12. Article 15(3) of the Constitution states:

"(3) Nothing in this article shall prevent the State from making any special provision for women and children"

This Court notes that Article 15(3) is an enabling and facilitating provision, that allows the State to take measures to ameliorate the unequal socio-economic status of men and women by creating and implementing beneficial measures for the latter. As a number of Supreme Court judgments have held, under the equality scheme of the Constitution, contained in Articles 14, 15 and 16, the "special provisions" enabled by Articles 16(4) and 15(4) are facets of the substantive guarantee of equality contained in Articles 15(1) and 16(1). (State of Kerala Vs. N.M.Thomas, AIR 1976 SC 490; Indra Sawhney Vs. Union of India, AIR 1993 SC 477; Ashoka Kumar Thakur Vs. Union of India (2008) 6 SCC 1. Since Article 15(3) follows the same structure as 15(4) and 16(4), the same considerations apply. In this context, the Office Order provides for medical care facility for unmarried dependent daughters with no age limit, whereas there is an age limit for dependent sons. Thus, the Office Order seeks to further the aim and object for which Article 15(3) of the Constitution is framed, by giving a special status to the dependent daughters, differentiating them from dependent sons. Therefore, the provision of free medical care for un-employed dependent daughters is saved by Article 15(3) of the Constitution from attack on the ground of discrimination. For this reason as well, the Office Order cannot be said to violate the fundamental rights of dependent sons of Central Government employee under Article 14 or 21 of the Constitution.

13. The Supreme Court in Rajesh Kumar Gupta and Ors. V. State of U.P. and Ors; (2005) 5 SCC 172, held that Constitution enables the

Government to make special provisions for women and children under Article 15(3), and that it does not lead to violation of Article 14. It observed as follows:

"14. The Division Bench took the view that Articles 15(3) of the Constitution enables the State government to make special provision for woman and children notwithstanding the prohibition contained in Article 15(1). Particularly viewed in the background of the fact that a large number of young girls below the age of 10 years were taught in the primary school and recognizing that it would be preferable that such young girls are taught by women, the reservation of 50% of the posts in favour of female candidates was held to be justified.

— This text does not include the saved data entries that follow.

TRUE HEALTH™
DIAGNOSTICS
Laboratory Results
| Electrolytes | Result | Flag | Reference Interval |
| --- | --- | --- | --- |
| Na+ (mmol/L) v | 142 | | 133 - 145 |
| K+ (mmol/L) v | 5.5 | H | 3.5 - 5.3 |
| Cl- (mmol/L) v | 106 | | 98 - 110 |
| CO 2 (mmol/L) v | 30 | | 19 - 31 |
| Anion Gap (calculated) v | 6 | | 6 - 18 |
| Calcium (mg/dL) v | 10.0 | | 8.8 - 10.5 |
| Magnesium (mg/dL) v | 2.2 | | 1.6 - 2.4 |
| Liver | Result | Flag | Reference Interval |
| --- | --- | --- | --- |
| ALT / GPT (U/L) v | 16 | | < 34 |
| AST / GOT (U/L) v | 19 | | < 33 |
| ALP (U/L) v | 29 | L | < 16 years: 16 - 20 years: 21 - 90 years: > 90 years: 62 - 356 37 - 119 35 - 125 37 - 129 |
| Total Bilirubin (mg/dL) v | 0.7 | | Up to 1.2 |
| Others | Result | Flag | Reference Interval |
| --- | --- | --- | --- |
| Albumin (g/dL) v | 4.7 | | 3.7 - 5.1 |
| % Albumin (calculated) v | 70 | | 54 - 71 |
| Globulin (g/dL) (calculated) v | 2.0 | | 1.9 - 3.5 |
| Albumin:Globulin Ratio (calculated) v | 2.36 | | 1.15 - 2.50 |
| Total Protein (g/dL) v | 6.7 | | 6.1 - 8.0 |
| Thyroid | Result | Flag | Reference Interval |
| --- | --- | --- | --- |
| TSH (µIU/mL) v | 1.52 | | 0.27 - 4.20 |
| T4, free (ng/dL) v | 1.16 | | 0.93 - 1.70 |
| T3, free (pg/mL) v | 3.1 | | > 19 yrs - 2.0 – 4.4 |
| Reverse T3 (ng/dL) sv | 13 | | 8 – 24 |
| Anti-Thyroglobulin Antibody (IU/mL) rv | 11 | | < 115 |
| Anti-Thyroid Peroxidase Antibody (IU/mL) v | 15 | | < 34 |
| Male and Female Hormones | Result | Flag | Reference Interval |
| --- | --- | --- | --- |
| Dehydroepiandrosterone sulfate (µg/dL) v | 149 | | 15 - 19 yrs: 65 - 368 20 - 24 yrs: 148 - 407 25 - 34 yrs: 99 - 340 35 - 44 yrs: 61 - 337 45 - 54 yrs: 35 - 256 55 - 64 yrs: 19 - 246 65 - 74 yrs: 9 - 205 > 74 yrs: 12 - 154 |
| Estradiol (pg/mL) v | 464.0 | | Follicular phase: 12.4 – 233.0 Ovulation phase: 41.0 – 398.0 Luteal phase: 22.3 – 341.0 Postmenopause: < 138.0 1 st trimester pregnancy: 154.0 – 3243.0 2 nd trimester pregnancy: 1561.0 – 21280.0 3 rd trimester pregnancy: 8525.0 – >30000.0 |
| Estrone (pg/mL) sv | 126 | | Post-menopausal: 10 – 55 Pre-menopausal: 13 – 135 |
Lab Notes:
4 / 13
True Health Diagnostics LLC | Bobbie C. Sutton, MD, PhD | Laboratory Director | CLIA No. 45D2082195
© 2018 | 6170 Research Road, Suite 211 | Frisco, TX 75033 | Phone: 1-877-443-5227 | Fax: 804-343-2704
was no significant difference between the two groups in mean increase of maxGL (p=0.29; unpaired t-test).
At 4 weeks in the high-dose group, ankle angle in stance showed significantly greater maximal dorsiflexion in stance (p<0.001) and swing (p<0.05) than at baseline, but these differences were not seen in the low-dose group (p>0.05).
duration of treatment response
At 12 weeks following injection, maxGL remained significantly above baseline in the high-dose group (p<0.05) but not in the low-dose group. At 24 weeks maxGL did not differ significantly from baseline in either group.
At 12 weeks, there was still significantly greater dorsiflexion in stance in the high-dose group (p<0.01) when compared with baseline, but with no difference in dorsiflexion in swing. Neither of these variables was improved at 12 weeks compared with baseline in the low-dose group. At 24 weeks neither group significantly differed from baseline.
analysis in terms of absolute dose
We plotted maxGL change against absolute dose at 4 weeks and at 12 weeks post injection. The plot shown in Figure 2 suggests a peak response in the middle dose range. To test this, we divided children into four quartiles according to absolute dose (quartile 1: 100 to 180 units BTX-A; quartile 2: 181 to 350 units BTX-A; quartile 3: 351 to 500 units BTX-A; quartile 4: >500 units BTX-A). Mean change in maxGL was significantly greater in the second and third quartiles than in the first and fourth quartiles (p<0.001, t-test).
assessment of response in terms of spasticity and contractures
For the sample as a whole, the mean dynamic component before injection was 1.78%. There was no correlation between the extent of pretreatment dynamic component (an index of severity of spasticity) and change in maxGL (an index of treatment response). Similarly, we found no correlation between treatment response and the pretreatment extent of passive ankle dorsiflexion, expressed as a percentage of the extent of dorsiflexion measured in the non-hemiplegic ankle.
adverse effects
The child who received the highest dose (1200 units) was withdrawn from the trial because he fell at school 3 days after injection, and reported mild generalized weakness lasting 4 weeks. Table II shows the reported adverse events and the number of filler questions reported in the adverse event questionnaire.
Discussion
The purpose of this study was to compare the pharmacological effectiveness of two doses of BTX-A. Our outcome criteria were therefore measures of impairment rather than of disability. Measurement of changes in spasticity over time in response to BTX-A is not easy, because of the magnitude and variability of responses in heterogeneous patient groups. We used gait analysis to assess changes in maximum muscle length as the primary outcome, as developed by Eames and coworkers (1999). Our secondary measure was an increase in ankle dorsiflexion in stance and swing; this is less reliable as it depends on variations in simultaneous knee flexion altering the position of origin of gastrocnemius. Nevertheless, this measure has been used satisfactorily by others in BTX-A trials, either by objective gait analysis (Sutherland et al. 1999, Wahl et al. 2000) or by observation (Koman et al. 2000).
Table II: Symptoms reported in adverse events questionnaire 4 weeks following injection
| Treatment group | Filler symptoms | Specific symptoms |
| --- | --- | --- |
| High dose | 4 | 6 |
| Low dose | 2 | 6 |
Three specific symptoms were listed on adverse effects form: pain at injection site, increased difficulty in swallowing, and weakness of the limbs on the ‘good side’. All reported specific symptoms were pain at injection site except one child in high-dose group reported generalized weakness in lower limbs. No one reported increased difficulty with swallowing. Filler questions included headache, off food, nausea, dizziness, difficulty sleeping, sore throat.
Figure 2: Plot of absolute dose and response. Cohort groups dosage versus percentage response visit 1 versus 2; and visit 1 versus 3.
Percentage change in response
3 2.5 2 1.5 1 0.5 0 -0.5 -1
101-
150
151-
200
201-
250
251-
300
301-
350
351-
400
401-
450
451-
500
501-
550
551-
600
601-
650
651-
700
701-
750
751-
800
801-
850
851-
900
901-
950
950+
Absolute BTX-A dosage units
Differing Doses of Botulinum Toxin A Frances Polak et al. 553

The classification made was justified and cannot be styled as arbitrary or liable to be hit by Article 14."

14. In Government of Andhra Pradesh V. P.B. Vijaykumar and Another, (1995) 4 SCC 520, the Supreme Court held as follows:

"7. The insertion of Clause (3) of Article 15 in relation to women is a recognition of the fact that for centuries, women of this country have been socially and economically handicapped. As a result, they are unable to participate in the socio-economic activities of the nation on a footing of equality. It is in order to eliminate this socio-economic backwardness of women and to empower them in a manner that would bring about effective equality between men and women that Article 15(3) is placed in Article 15. Its object is to strengthen and improve the status of women. An important limb of this concept of gender equality is creating job opportunities for women. To say that under Article 15(3), job opportunities for women cannot be created would be to cut at the very root of the underlying inspiration behind this Article. Making special provisions for women in respect of employment or posts under the State is an integral part of Article 15(3). This power conferred under Article 15(3) is not whittled down in any manner by Article 16."

15. In view of the aforesaid discussion, we are of the view that the Office Order No. B-12014/7/92 CGHS (P) dated 31.12.1993 does not infringe any of the fundamental rights of a dependent son of the Government Servant. The said Office Order confers a benefit upon the dependent daughters, which is enabled and saved by Article 15(3) of the Constitution.

16. The writ petition is dismissed in the above terms.